> What is required
Write out all the data again, exactly.

..............................

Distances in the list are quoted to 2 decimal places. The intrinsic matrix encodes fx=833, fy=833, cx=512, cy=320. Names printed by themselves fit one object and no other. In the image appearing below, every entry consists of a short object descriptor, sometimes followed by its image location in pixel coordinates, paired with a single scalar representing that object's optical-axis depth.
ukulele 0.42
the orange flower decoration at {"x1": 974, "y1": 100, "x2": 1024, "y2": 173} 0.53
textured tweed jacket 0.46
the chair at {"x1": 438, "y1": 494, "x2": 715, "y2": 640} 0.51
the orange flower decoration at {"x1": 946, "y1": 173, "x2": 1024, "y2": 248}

..............................

> Solution to this problem
Distances in the list are quoted to 2 decimal places. The intrinsic matrix encodes fx=833, fy=833, cx=512, cy=320. Names printed by themselves fit one object and no other. In the image appearing below, every entry consists of a short object descriptor, sometimes followed by its image location in pixel coordinates, paired with a single scalar representing that object's optical-axis depth.
ukulele 0.42
the orange flower decoration at {"x1": 974, "y1": 100, "x2": 1024, "y2": 173} 0.53
textured tweed jacket 0.46
the chair at {"x1": 438, "y1": 494, "x2": 715, "y2": 640} 0.51
the orange flower decoration at {"x1": 946, "y1": 173, "x2": 1024, "y2": 248}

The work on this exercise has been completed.